On Court Prophets and Wilderness Prophets

President & CEO

Christian responses to the president.

Christianity Today July 19, 2019
Chip Somodevilla / Staff / Getty

Recently our president made the latest in a long line of comments demeaning immigrants and minorities. The furor brings to mind two biblical prophets, both for their differences and for what they hold in common.

Nathan was an advisor to the royal court and a messenger of God. He pronounced God’s covenant with David, supported the ascension of Solomon, and wrote histories of the legendary kings. The Bible rarely speaks positively of court prophets, who often serve as apologists for rulers who flout the will of God. Yet Nathan was a court prophet, and a good one. Most memorably, he approached King David and convicted him of his sin against Bathsheba and Uriah. Nathan might have lost his head. Instead he won a repentant king.

John the Baptist is the very image of a wilderness prophet. His ministry raises a clarion cry in the desert, far from the center of political power. He wore a camel-hair shirt, ate locusts and honey, and heralded the kingdom of God. John the Baptist condemned the marriage of Herod Antipas. Unlike Nathan, he ultimately paid with his life.

One was a court prophet and the other a wilderness prophet. One was welcome in the precincts of power. The other was not. What does this have to do with us today?

Some of our readers voted for Trump, in enthusiastic support or in reluctant pragmatism. Others rejected him. Christianity Today should be a place where brothers and sisters in Christ reason with one another passionately and charitably. Let’s seek to understand as much as we seek to be understood.

As for me, I wonder if we have too many court prophets in an era when wilderness prophets are needed. I also wonder if our court prophets are willing to call out sin when they see it. Whether you view Trump as a David or an Antipas, whether you serve at the court of the resplendent king or stand over against the court from the wilderness, one thing Nathan and John the Baptist held in common was that both were willing to condemn unrighteousness in their rulers—even if it cost them everything.

The racial inflection of our political drama adds deeper significance to the moment. White Christians have a long and lamentable history of silence (or worse) when people of color are under attack. On the one hand, I sense today an authentic desire among white Christians to build bridges of relationship and reconciliation with their friends and neighbors of other ethnicities.

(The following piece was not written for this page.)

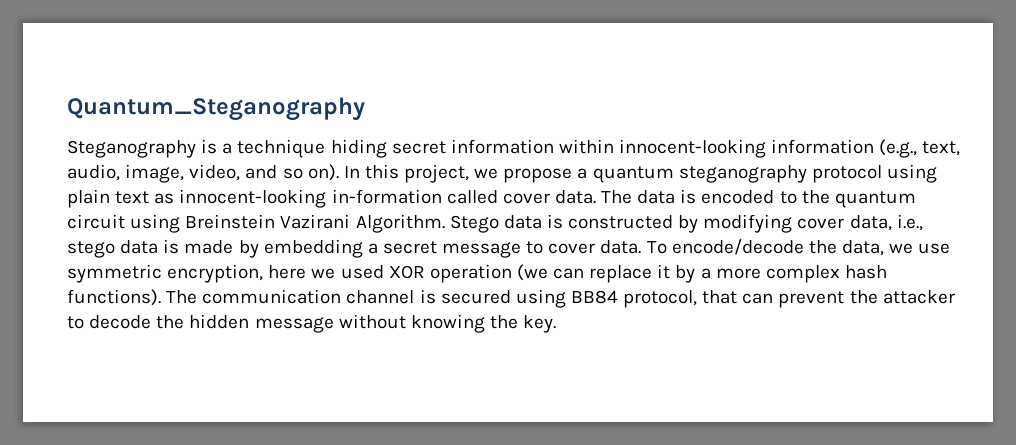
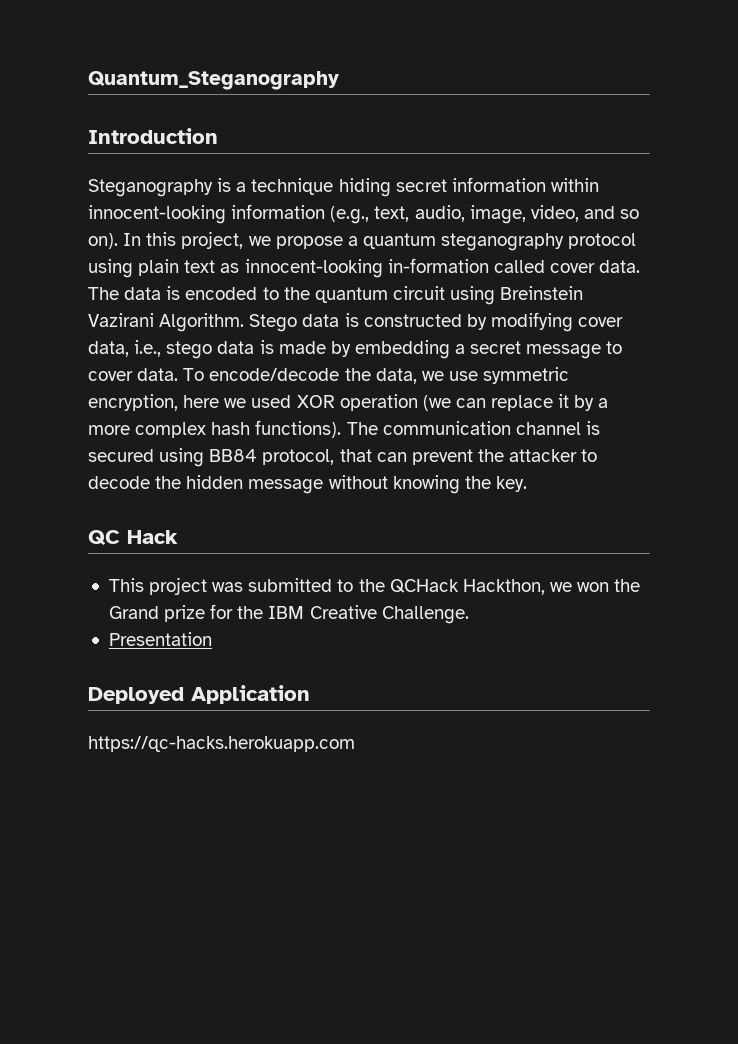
(365, 109) none -> [88,128,218,144] // Introduction
(557, 324) none -> [88,530,178,546] [108,577,641,595] [108,604,469,624] [108,632,212,646] [88,685,310,704] [88,736,355,752] // QC Hack // This project was submitted to the QCHack Hackthon, we won the Grand prize for the IBM Creative Challenge. // Presentation // Deployed Application // https://qc-hacks.herokuapp.com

On the other hand, I sense a profound frustration among non-white Christian friends that their white brethren keep silent as the president aims ugly and demeaning statements at people of color. These friends don’t like what the silence of the white church is saying, and neither do we.

If white Christians wish to stand on the bridge with brothers and sisters of other colors and backgrounds, they need to stand with them first in the foxhole. We should all stand so close that attacks on “them” are attacks on “us,” until there is no longer a distinction between “them” and “us” remaining. If we abandon our sister in the foxhole, we cannot expect her to attend our potluck.

So let us not be silent. We are not captive to political party. We are accountable to a higher authority. We expect better of our leaders, and we stand in the foxholes with our brothers and sisters when they are taking fire. We hope court prophets and wilderness prophets alike, and Christians of all political persuasions, will speak the truth and stand with those who suffer unjustly.

Timothy Dalrymple is president and CEO of Christianity Today.